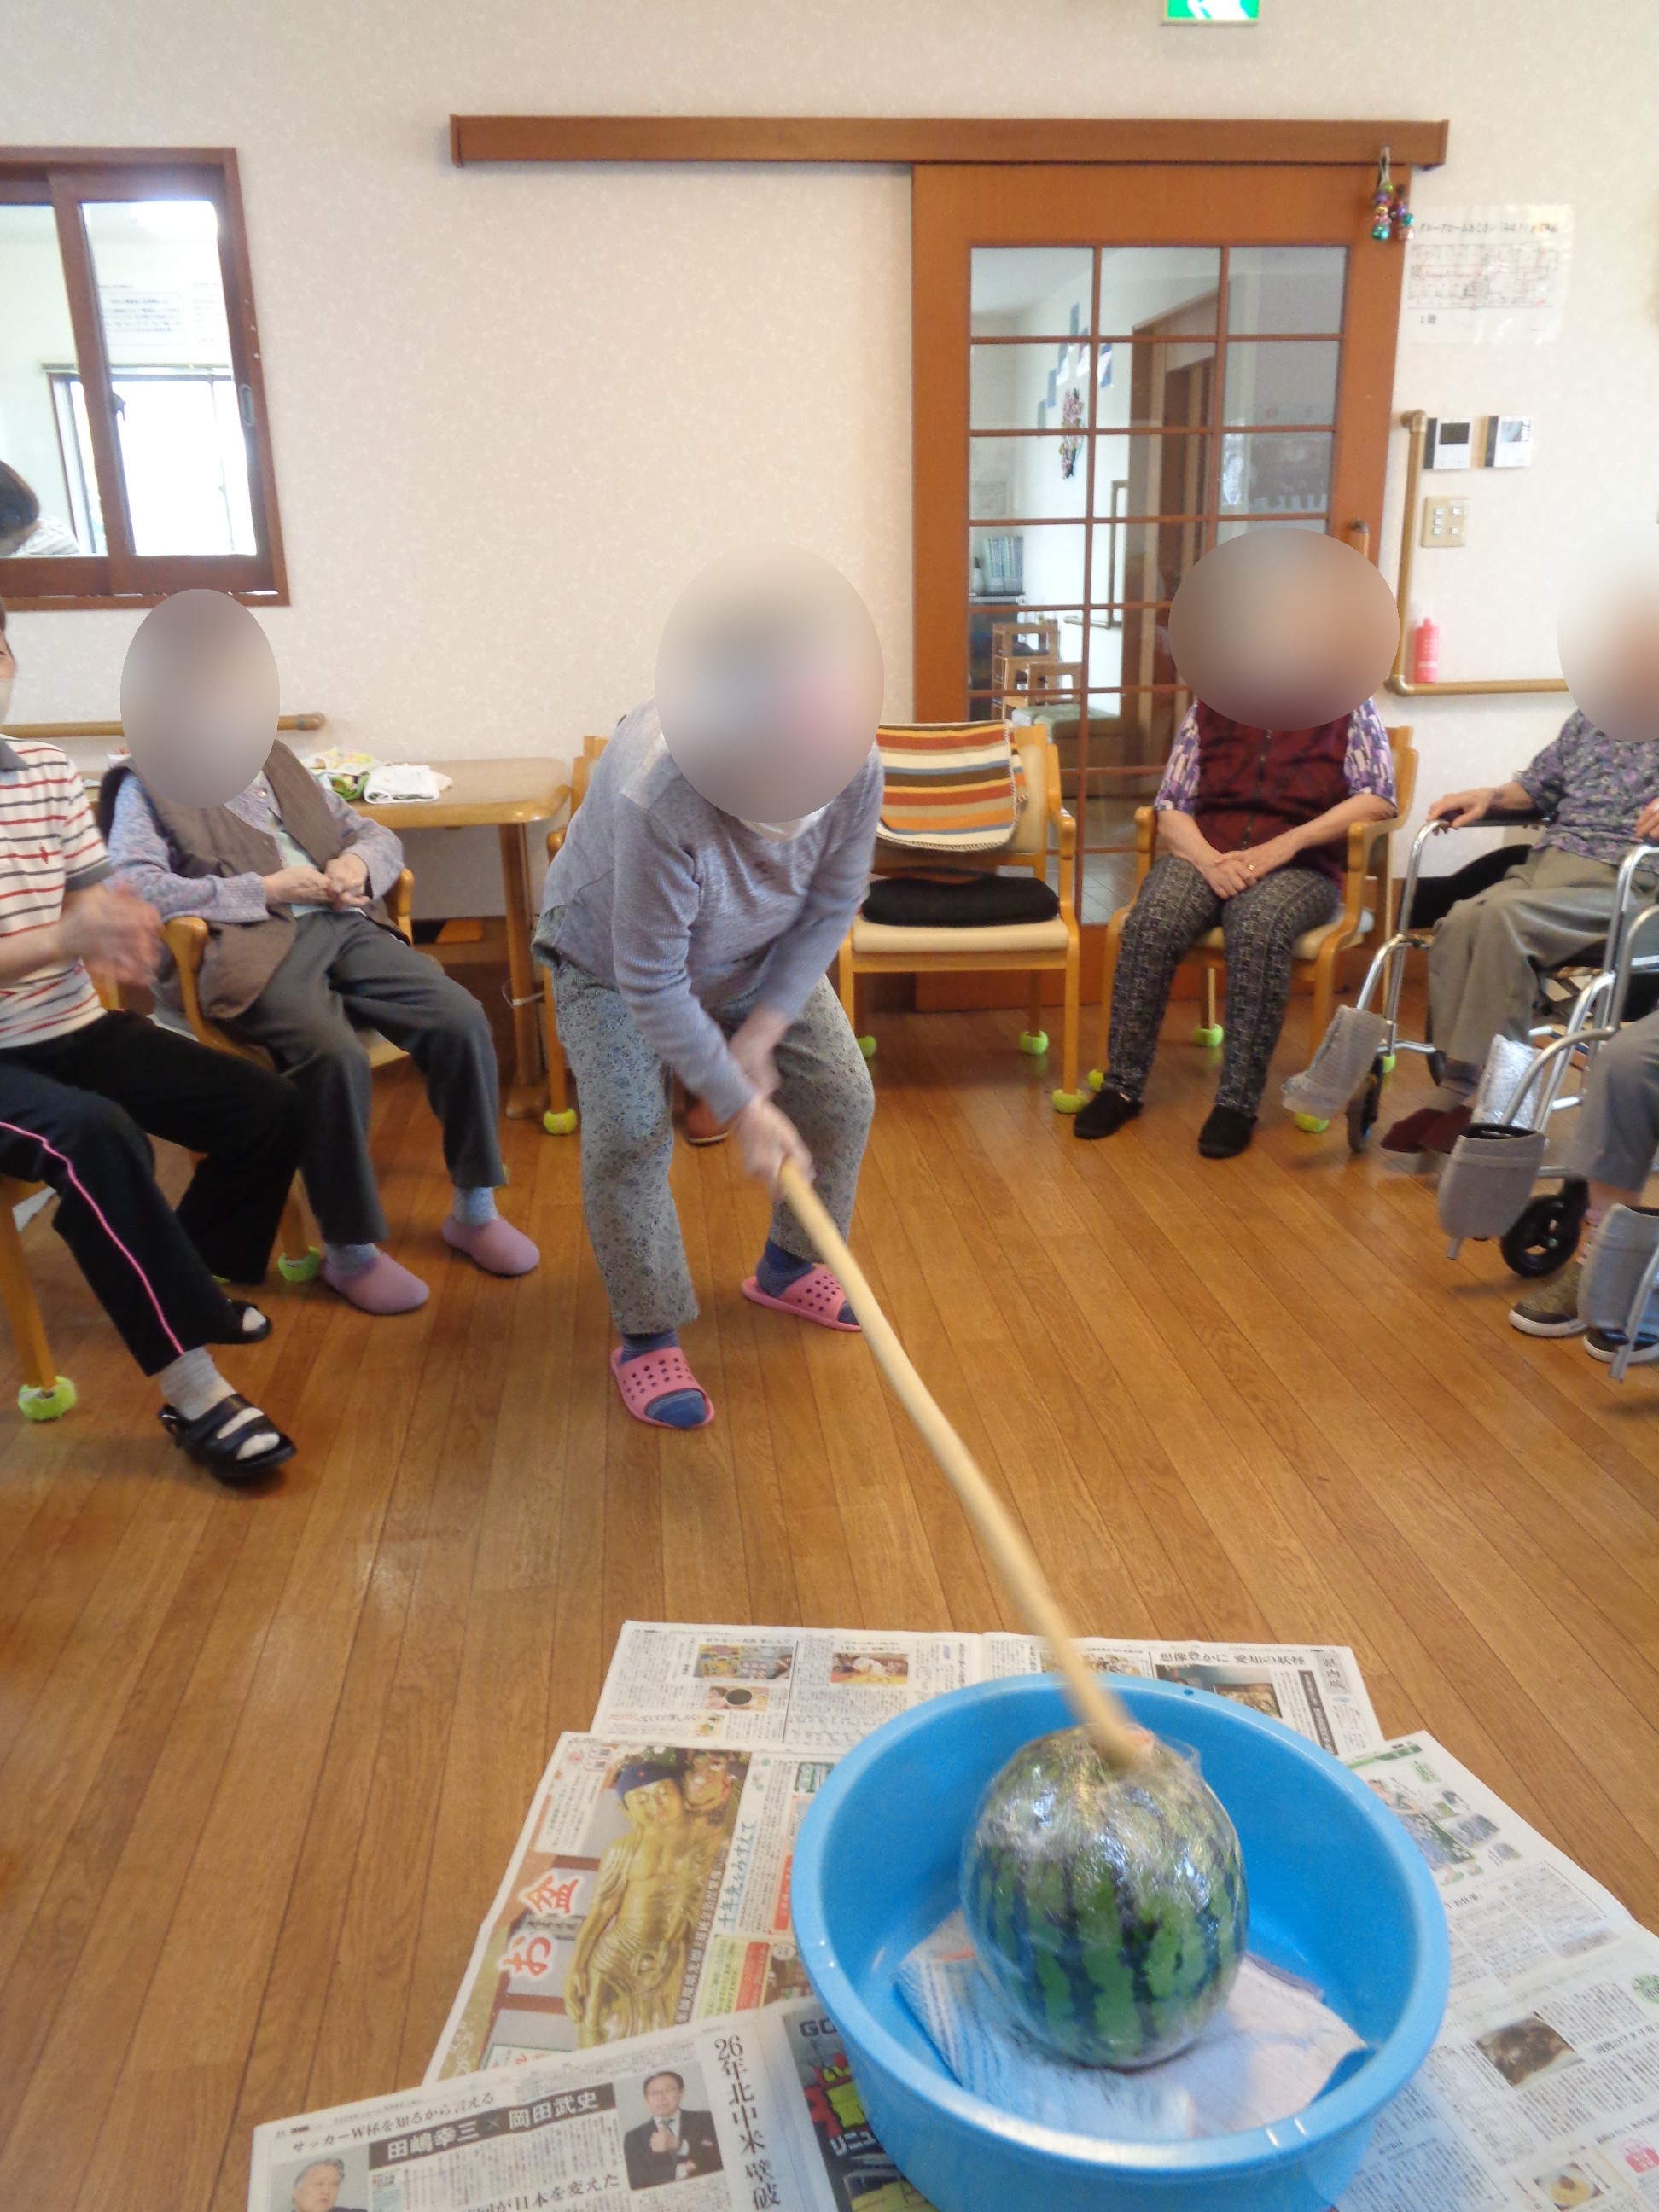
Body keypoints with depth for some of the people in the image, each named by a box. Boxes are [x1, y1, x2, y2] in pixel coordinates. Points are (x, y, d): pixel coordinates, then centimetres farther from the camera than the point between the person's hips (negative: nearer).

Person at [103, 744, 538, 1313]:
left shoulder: (274, 760, 24)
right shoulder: (148, 787, 6)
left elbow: (378, 835, 26)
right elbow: (134, 888, -11)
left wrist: (358, 862, 1)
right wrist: (264, 890, -12)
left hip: (344, 925, 6)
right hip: (252, 943, -5)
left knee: (461, 1019, -17)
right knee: (334, 1055, -34)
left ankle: (474, 1210, 0)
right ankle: (349, 1251, -14)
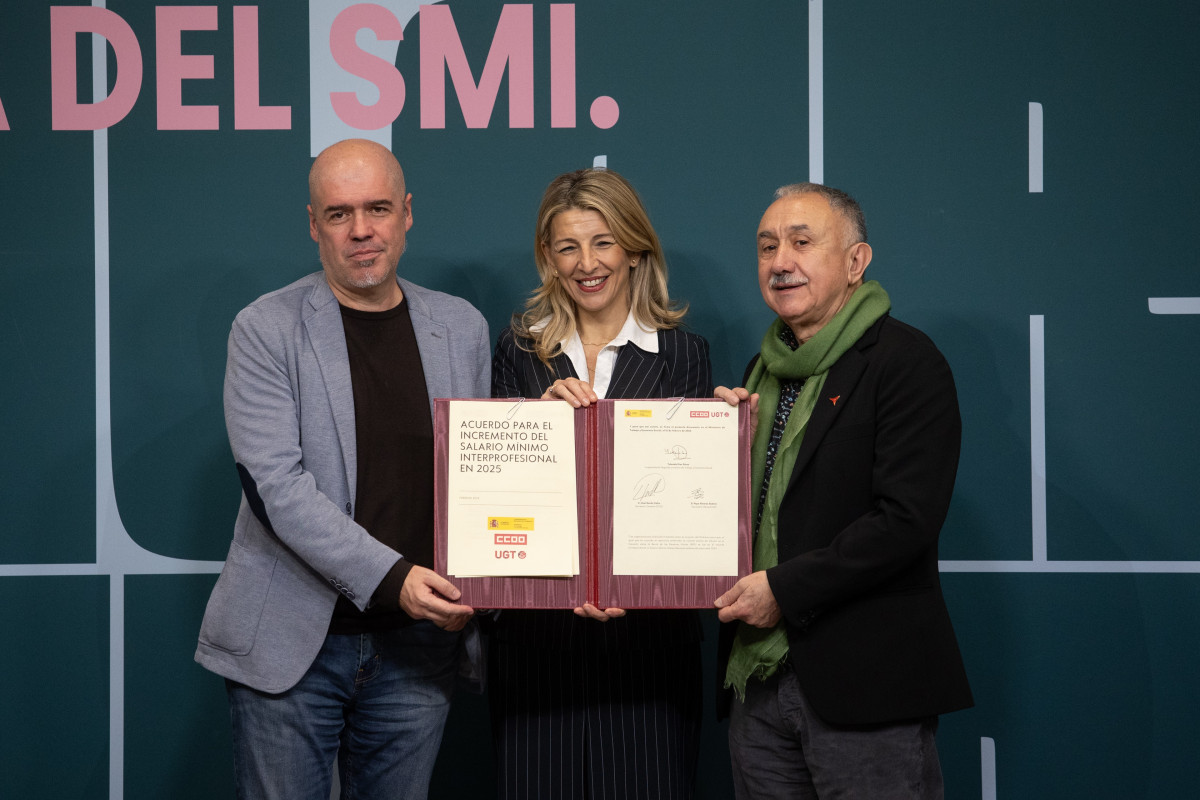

## ASSIGNMENT
Copy out the records from the line that contains "right hip: (252, 943, -5)" through the end of the records, with both of those lines included. Leave the pictures out of your answer.

## TASK OUTPUT
right hip: (252, 943, -5)
left knee: (461, 1019, -17)
right knee: (334, 1055, -34)
left ankle: (474, 1210, 0)
right ankle: (349, 1251, -14)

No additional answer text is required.